Bu minik dostlarımız akla gelebilecek tüm şekillerde, özellikle de beslenme biyokimyası açısından benzersizdir. Kediler, spesifik ve benzersiz beslenme gereksinimlerini karşılamak için hayvansal dokulardaki besin maddelerine dayanan zorunlu etçil olan canlılardır.

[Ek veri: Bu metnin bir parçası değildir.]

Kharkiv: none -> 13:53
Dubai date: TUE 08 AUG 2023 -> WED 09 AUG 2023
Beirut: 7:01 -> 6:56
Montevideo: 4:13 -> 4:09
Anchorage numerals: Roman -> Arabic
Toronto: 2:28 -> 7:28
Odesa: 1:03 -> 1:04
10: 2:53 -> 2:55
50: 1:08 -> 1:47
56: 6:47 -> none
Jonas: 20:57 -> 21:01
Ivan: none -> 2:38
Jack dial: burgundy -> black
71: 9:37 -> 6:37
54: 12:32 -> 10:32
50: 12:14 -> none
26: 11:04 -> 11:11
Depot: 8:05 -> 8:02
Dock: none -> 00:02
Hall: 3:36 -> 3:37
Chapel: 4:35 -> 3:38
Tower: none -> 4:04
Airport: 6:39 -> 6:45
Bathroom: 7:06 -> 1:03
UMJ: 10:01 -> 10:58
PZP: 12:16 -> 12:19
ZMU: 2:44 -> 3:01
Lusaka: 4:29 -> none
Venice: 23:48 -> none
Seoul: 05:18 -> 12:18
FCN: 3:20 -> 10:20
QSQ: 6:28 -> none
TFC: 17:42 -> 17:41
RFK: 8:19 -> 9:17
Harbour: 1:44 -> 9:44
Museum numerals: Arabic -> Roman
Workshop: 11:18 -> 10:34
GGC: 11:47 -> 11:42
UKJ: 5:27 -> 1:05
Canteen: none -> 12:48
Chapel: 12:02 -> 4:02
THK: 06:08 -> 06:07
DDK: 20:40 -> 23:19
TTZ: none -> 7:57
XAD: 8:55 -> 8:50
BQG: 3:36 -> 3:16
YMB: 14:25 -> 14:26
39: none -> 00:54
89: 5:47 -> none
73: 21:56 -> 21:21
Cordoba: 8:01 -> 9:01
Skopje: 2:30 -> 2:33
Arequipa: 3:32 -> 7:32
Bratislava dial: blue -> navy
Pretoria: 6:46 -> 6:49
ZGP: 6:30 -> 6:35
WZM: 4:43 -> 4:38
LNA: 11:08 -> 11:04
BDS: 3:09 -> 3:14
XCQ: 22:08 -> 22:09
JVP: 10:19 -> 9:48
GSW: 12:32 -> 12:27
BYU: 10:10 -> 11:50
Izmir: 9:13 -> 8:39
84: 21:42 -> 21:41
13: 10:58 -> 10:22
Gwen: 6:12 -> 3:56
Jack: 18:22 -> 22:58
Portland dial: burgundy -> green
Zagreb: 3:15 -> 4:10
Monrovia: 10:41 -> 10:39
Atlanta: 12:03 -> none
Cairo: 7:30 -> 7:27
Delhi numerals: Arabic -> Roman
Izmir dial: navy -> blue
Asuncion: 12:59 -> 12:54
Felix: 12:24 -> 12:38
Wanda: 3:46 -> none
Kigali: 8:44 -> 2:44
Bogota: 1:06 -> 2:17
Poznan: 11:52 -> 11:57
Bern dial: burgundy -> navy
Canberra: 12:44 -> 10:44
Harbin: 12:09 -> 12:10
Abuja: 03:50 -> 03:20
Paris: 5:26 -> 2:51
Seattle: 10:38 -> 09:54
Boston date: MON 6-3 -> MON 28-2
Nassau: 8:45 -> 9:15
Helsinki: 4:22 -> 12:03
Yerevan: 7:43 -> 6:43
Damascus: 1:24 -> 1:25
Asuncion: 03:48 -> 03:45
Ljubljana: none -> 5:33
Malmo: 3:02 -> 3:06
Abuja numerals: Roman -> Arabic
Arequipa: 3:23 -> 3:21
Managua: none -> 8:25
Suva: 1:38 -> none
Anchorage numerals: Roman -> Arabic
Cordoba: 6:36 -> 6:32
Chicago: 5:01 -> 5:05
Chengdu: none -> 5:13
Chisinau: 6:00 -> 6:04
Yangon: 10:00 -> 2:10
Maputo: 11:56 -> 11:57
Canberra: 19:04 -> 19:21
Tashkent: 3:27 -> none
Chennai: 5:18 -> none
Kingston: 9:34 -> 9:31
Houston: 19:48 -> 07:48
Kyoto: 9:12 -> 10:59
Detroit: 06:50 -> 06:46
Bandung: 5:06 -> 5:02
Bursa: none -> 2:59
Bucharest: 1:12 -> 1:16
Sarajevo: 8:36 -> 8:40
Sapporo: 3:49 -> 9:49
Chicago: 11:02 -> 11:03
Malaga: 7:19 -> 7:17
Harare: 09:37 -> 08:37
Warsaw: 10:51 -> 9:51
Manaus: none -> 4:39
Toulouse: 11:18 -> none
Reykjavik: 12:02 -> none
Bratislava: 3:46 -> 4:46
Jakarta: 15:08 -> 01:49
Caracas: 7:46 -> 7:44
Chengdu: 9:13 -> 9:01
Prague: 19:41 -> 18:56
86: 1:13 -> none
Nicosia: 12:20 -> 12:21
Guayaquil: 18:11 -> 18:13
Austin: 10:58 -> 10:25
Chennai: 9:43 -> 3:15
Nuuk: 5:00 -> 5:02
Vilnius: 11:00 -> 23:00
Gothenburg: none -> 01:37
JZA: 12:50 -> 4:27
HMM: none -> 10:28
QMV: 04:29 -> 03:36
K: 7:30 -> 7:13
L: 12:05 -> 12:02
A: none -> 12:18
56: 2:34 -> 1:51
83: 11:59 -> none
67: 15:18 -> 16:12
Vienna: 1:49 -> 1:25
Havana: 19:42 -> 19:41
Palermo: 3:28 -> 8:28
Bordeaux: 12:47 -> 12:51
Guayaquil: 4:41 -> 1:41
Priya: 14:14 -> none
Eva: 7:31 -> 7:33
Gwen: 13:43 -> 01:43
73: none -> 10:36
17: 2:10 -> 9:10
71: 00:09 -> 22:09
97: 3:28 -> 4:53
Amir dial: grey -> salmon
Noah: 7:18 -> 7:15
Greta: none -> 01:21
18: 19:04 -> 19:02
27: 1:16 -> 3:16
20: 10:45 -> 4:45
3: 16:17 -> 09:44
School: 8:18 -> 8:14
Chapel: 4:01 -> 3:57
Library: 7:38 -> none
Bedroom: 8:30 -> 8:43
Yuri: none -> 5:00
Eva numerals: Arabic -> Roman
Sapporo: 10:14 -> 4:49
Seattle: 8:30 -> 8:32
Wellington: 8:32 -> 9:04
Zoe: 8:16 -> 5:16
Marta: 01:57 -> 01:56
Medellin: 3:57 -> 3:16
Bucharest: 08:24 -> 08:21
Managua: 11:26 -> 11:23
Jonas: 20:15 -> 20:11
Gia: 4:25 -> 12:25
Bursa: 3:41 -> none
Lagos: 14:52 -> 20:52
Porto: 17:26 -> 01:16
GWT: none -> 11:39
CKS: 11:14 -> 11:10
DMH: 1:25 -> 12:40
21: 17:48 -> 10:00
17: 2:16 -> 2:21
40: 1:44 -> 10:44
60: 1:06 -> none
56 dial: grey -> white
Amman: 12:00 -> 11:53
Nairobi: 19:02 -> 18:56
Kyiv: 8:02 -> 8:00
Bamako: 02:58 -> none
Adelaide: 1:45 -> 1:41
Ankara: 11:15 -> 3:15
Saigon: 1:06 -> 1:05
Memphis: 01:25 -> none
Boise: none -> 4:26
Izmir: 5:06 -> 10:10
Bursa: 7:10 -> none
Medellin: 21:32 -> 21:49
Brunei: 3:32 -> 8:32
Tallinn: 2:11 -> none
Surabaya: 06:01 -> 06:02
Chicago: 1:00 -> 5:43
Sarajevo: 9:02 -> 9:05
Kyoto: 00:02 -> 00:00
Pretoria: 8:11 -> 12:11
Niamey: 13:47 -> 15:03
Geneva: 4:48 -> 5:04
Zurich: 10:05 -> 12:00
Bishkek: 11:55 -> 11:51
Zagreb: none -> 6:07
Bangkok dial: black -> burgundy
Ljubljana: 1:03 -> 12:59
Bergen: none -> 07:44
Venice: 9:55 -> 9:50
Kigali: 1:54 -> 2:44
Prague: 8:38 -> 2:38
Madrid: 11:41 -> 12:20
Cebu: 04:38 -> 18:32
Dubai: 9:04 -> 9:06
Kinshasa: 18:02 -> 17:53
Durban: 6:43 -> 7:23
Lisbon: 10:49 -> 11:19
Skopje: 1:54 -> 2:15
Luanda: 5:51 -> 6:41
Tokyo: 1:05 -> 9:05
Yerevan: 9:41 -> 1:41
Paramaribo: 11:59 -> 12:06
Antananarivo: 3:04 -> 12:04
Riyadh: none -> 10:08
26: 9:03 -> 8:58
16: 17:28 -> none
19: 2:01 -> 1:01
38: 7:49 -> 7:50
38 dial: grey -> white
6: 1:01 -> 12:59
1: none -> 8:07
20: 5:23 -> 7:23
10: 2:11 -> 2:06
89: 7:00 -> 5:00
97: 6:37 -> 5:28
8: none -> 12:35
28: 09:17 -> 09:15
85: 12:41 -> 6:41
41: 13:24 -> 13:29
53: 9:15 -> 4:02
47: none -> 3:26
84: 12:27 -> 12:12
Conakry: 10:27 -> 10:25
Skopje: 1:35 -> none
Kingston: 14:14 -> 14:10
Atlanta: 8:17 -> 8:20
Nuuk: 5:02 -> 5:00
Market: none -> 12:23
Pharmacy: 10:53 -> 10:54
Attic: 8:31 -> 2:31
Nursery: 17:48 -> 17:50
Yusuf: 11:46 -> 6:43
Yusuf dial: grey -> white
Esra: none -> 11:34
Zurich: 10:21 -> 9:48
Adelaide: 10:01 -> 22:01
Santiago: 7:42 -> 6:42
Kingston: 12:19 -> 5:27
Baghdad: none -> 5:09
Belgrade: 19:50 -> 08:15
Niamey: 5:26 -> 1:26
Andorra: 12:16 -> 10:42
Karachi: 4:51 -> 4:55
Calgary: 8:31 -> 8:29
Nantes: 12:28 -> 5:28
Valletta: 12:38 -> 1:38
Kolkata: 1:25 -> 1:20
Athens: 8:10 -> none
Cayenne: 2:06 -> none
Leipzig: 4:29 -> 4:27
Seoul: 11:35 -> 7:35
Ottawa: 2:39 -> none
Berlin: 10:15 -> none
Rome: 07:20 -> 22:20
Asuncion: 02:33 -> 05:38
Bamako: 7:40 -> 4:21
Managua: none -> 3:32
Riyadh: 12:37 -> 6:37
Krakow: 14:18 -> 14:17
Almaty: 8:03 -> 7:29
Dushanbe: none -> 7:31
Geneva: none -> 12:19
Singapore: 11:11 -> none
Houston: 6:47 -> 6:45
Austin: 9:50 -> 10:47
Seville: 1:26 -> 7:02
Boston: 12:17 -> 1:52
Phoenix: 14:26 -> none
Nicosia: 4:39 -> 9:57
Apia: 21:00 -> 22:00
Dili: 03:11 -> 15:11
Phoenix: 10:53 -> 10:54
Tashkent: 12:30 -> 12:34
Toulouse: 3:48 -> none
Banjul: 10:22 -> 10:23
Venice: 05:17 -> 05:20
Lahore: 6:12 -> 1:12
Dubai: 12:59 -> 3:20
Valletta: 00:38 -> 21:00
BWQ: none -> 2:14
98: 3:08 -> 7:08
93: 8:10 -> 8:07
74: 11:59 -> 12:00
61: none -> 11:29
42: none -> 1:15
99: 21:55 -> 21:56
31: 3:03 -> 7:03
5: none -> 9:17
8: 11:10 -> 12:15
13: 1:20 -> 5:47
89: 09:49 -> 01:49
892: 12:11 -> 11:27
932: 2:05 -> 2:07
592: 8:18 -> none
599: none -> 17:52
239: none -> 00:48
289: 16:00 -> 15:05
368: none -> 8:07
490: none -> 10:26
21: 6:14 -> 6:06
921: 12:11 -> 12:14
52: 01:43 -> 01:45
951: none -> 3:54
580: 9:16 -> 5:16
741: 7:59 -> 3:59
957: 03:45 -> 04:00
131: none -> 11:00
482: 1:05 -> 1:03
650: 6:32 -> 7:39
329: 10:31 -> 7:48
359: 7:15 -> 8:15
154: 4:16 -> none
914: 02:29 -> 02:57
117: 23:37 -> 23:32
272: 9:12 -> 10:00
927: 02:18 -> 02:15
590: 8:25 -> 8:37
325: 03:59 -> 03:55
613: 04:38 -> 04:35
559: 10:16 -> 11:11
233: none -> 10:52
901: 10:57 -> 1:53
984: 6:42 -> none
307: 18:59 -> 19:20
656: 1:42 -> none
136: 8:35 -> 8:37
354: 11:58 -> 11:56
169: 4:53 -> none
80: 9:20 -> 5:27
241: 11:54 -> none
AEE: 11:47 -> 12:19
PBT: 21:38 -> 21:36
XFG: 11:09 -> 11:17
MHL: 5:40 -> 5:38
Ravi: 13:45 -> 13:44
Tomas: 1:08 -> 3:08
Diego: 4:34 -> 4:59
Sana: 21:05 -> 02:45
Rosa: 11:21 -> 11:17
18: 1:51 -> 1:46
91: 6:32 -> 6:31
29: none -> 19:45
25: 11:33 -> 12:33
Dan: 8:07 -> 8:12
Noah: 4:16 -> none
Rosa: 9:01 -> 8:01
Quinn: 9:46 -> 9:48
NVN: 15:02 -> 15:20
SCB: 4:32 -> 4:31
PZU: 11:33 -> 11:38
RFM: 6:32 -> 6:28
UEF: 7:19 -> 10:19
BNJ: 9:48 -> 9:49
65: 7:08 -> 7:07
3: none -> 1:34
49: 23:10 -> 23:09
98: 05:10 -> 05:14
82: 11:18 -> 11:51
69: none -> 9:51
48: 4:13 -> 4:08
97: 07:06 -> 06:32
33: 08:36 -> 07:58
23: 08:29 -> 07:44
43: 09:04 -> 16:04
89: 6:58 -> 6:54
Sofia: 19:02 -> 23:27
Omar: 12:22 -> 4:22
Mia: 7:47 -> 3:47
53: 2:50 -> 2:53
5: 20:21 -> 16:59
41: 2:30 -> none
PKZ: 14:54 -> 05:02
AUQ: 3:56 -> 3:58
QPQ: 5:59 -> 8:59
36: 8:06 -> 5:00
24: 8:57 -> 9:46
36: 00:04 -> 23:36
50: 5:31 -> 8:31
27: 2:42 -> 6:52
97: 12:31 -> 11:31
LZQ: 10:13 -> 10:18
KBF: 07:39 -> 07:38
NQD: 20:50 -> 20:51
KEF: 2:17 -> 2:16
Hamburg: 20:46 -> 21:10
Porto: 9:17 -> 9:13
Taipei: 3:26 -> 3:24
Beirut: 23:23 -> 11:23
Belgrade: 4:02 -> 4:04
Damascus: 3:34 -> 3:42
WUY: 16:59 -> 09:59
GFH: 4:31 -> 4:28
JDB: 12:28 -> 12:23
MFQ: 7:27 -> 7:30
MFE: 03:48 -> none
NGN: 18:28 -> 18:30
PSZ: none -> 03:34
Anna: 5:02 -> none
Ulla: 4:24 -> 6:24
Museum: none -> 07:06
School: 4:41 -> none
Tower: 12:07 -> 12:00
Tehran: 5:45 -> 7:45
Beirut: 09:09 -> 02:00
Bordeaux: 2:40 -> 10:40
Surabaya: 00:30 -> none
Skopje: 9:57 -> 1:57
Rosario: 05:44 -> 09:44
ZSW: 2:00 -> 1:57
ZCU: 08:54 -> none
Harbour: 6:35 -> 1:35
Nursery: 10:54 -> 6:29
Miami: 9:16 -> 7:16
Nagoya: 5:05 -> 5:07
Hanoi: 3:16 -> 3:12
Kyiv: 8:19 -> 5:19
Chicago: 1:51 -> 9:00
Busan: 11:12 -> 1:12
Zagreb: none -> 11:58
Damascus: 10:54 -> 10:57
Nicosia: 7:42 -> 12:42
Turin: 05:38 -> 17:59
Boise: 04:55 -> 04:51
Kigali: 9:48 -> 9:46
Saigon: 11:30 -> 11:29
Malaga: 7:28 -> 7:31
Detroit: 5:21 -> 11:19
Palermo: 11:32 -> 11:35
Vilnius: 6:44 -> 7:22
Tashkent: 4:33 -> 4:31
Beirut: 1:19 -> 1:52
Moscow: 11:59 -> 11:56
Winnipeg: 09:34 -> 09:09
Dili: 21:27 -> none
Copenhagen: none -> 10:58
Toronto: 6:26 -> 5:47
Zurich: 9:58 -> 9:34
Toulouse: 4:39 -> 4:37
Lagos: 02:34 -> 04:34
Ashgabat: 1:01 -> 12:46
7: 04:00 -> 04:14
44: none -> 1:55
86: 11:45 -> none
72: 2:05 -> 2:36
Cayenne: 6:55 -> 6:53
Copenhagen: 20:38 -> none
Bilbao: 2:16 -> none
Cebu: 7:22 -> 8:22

Ne yazık ki bu durumdan çoğu kişinin habersiz olması nedeniyle özellikle de kedilerin hasta olduğu veya uzun süredir anoreksi geçirdiği dönemlerde tedavi süreçleri başarısız olmakta veya uzamaktadır. Bilindiği üzere doğal ortamlarında, kediler orta derecede yağ ve asgari miktarda karbonhidrat içeren ancak protein bakımından zengin gıdaları tüketen canlılardır. Bununla birlikte, ticari diyetler, evcil kediler için besin maddelerinin daha etkin olarak değerlendirilmesi adına hayvansal ve bitkisel kaynaklı ürünlerin bir karışımı ile formüle edilmektedir.
Kediler zorunlu etobur (karnivor) canlılardır. O nedenle diyetlerinde mutlak suretle hayvansal ürünler bulundurmalıdır.Kedilere özgü bir takım fiziksel özellikler;

  1. Ağızlarında keskin özellikte toplam 30 adet diş bulunur.
  2. Köpeklere göre daha az tat alırlar.
  3. Tükürüklerinde karbonhidrat sindiriminde görevli amilaz enzim aktivitesi yoktur.
  4. Mide hacimleri küçük olduğu için gün boyunca yayılmış küçük öğünler şeklinde beslenmelidir. Mide pH’sı kemiklerin sindirimi ve yıkım nedeniyle insanlardan daha asidiktir.
  5. Sindirim kanalı esas besin kaynağı olan protein ve yağları iyi düzeyde sindirebilir.
  6. Bakteriyel fermantasyon kalın bağırsakta gerçekleşir.
    Kedilerin beslenmesinde dikkate alınması gereken altı ana besin madde sınıfı vardır ki bunlar; su, protein, yağ, karbonhidratlar, vitaminler ve minerallerdir.